Com uma temática envolvendo erotismo feminino e boemia, "Private Dancer" pode ser comparada a "Folhetim", música de Chico Buarque feita para a também já falecida Gal Costa. O sucesso de Tina Turner é uma composição de Mark Knopfler feita especialmente para a cantora, e, de forma insólita, o estilo de composição de cada autor se torna evidente, como se pudéssemos imaginar cada um deles cantando cada canção, o que devem ter feito na intimidade, para si mesmos, para testar a música que cada um daria para a respectiva cantora.

Tina Turner fez uma apresentação com Mick Jagger no Live Aid, em 1985. Também fez um dueto na música "Tearing Us Apart", com Eric Clapton e, na bateria, Phil Collins, em 1986 (no Brasil, a música foi tocada até como fundo musical no Cassino do Chacrinha, da Rede Globo). E também gravou "It's Only Love", dueto com Bryan Adams, também em 1985. 

Como atriz, participou do filme Mad Max - Além da Cúpula do Trovão (Mad Max Beyond Thunderdome) no papel de uma vilã, enquanto era incluída na trilha sonora com o sucesso "We Don't Need Another Hero", outro bom momento de Tina. Ela também havia atuado no filme Tommy, de 1975, baseado na opera-rock da banda The Who. Em trilhas sonoras, Tina emplacou a canção "Golden Eye", para o filme do mesmo nome da franquia 007.

Em 1989, Tina Turner lançou "The Best" (do refrão "You're simply the best"), música de Holly Knight e Mike Chapman (produtor do Blondie - a banda de Debbie Harry, por isso, homenageou Tina no seu perfil oficial do Instagram), inicialmente gravada em 1988 pela cantora inglesa Bonnie Tyler.

Tina em 1986 lançou a biografia I Tina, que virou best seller e foi adaptada para o cinema em 1993, tendo Angela Bassett no papel da cantora. Em 1988, Tina Turner se apresentou no Maracanã, no Rio de Janeiro, cuja plateia de cerca de 182 mil pessoas fez a cantora entrar no livro Guiness de recordes mundais como o maior concerto feito por uma artista solo na história.

Nos últimos anos, várias coisas aconteceram.
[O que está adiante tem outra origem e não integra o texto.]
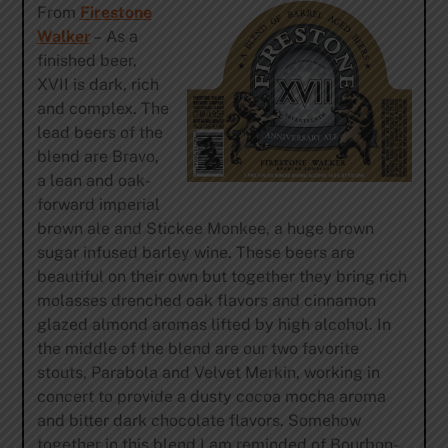
From
Firestone
Walker
– As a
finished beer,
XVII is dark, rich
and complex. The
lead beers of the
blend are Bravo,
a lean and oak-
forward imperial
brown ale and Stickee Monkee, a huge brown
sugar infused barley wine. These beers are
beautiful on their own but together they bring rich
molasses drenched oak flavors and cinnamon
glazed almond aromas lifted by high alcohol. In
the middle of the blend are our two favorite
stouts, Parabola and Velvet Merkin, working in
concert to provide a dusty cocoa mocha aroma
and bitter dark chocolate flavors. Somehow
together in this blend I am reminded of Bourbon-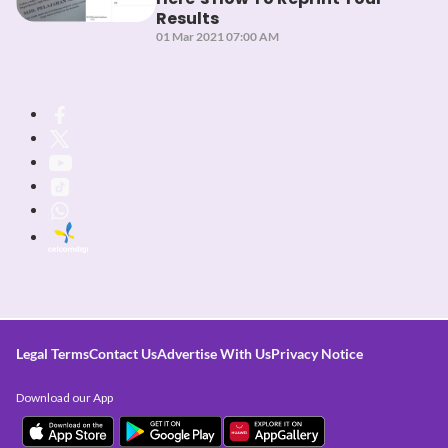
Results
01 Mar 2021 07:00 AM
Legal Terms
Contact Us
Advertise With Us
Privacy Notice
Download our App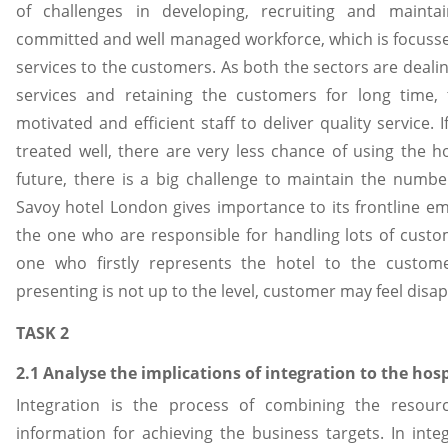
of challenges in developing, recruiting and mainta
committed and well managed workforce, which is focussed
services to the customers. As both the sectors are dealin
services and retaining the customers for long time,
motivated and efficient staff to deliver quality service.
treated well, there are very less chance of using the ho
future, there is a big challenge to maintain the numbe
Savoy hotel London gives importance to its frontline e
the one who are responsible for handling lots of custo
one who firstly represents the hotel to the custome
presenting is not up to the level, customer may feel disa
TASK 2
2.1 Analyse the implications of integration to the hosp
Integration is the process of combining the resour
information for achieving the business targets. In inte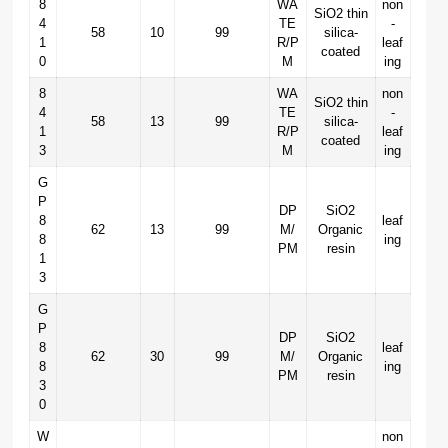
8
WA
non
SiO2 thin
4
TE
-
58
10
99
silica-
1
R/P
leaf
coated
0
M
ing
8
WA
non
SiO2 thin
4
TE
-
58
13
99
silica-
1
R/P
leaf
coated
3
M
ing
G
P
DP
SiO2
8
leaf
62
13
99
M/
Organic
8
ing
PM
resin
1
3
G
P
DP
SiO2
8
leaf
62
30
99
M/
Organic
8
ing
PM
resin
3
0
W
non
Ike Turner faleceu de overdose em 2007. Tina Turner tornou-se budista, se aposentou em 2009, passou a viver na Suíça com o marido dos últimos anos, o produtor e empresário Erwin Back, dezessete anos mais novo. Dois filhos do casamento com Ike, Craig e Ronnie, faleceram, um de suicídio em 2018, outro de câncer em 2022. Tina deixou dois outros filhos do ex-marido, por ela adotados, Ike Turner Jr. e Michael Turner.

Tina Turner faleceu pacificamente, conforme anunciou o comunicado oficial. Numa de suas apresentações antes da aposentadoria, Tina falou que sua vida "não foi boa". No entanto, procurou viver os últimos anos em paz e com tranquilidade, em outro país, numa rotina diferente. E, diante da futilidade que está o mainstream hoje em dia, Tina Turner representa uma grande lição de dignidade e perseverança que sempre teve ao longo de sua carreira e, certamente, ela inspirará futuras gerações.